Operating in a space funded through voluntary industry contributions has brought scrutiny about GambleAware’s independence. Addressing this required transparent governance, clear operational boundaries and, ultimately, support for a more sustainable statutory funding model – the one we have lobbied for since 2017 that is now resulting in our closure.
For charities working in complex social issues, a question worth asking early is one we asked ourselves: “Are we building something that depends on us, or something that can last after us?”
Many charities operate in sensitive contexts – whether funded by corporate partners, philanthropists with strong views, or government contracts. The experience in these spaces suggests that legitimacy is not static, but requires clarity of purpose and transparent governance.
Equally, progress rarely happens in isolation, with short term, competitive funding often pulling organisations apart. Charities regularly find themselves competing with each other due to uncoordinated action by funders, but aligned commissioning with clear shared goals brings charities together.

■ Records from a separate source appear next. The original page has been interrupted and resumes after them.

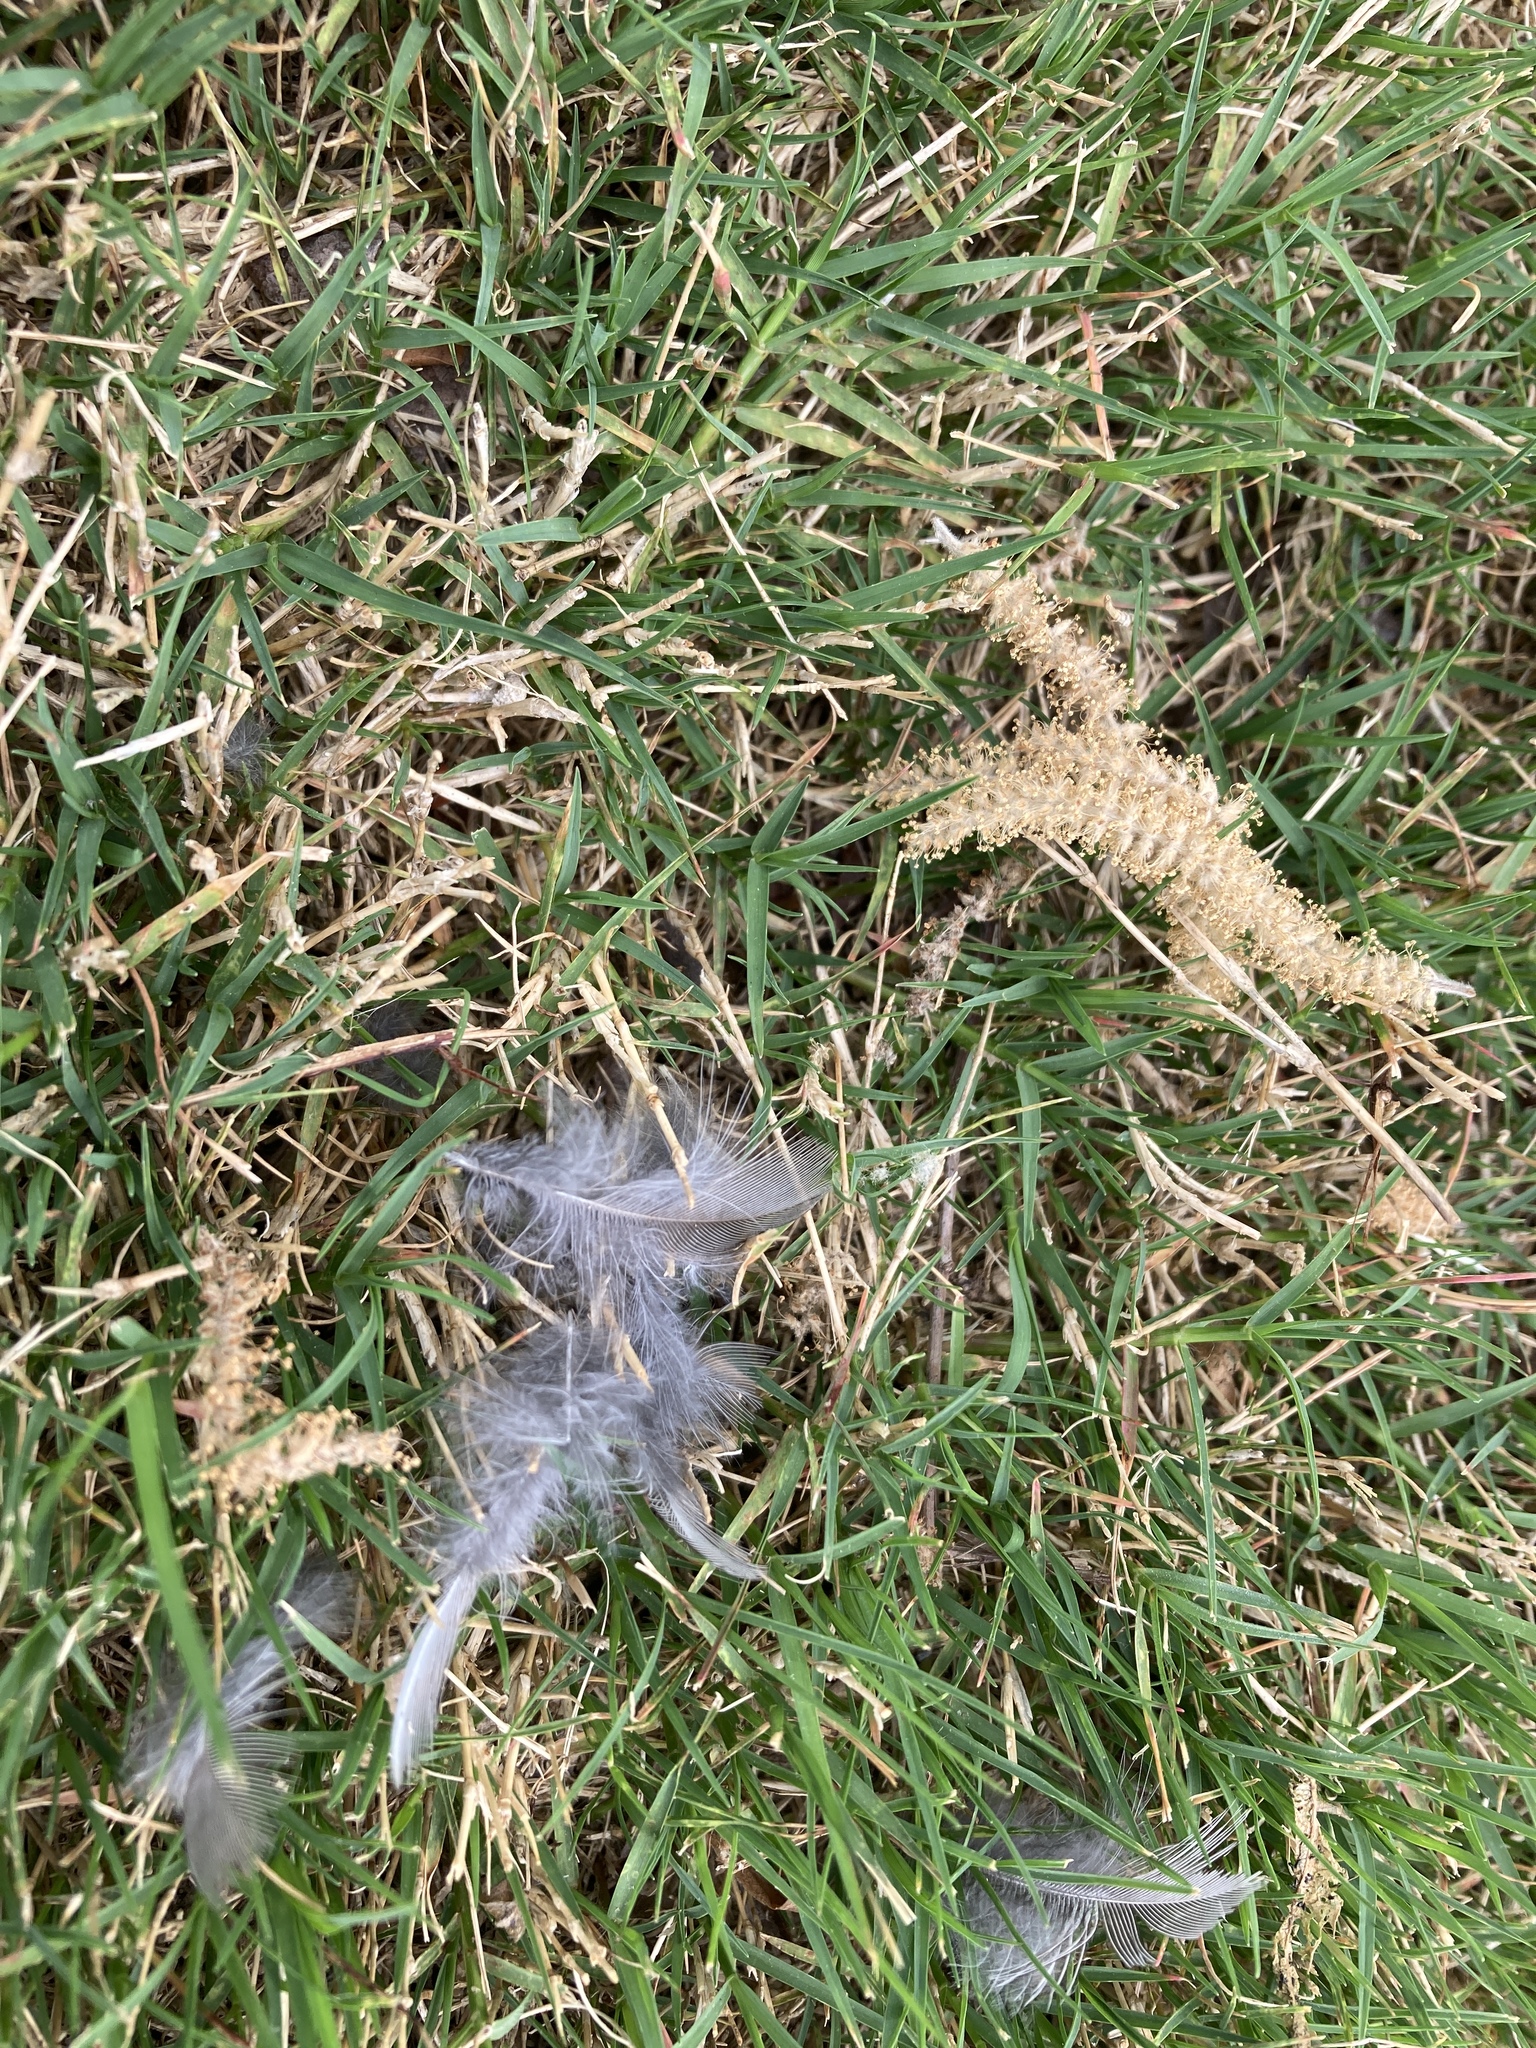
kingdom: Animalia
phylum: Chordata
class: Aves
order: Passeriformes
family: Turdidae
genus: Turdus
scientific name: Turdus migratorius
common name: American robin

The National Gambling Support Network (NGSN), launched in 2023 and made up of 13 third sector providers across the country, is an example of where aligned and informed commissioning can produce results. Over 110,000 people were supported in its first two years, but importantly, a coordinated system was created that has seen a joined-up approach to ensure beneficiaries receive the necessary support throughout their journey.
One of the strongest highlights from our legacy work that supported the NGSN’s formation, is the importance of embedding lived experience at every level – not simply in campaign storytelling, but also in strategy. Co-production is often referenced but less often resourced, so if people affected by an issue are not shaping decisions, blind spots emerge. However, if they are meaningfully involved, credibility and accessibility increase.
As statutory commissioners now take responsibility for research, prevention and treatment, there are both opportunities and risks. Transitions can consolidate progress or unintentionally fragment it if insight and relationships are lost.
Our legacy report is not intended as a retrospective celebration, but is an attempt to capture what it takes to build a credible, inclusive and evidence-led system in a complex space.
Those highlights are not unique to gambling harms, and are relevant to any charity seeking impact at scale.
In conclusion, when charities focus on strengthening the whole ecosystem – even when that ultimately means redesigning their own role within it – the impact can last long after the organisation itself steps aside.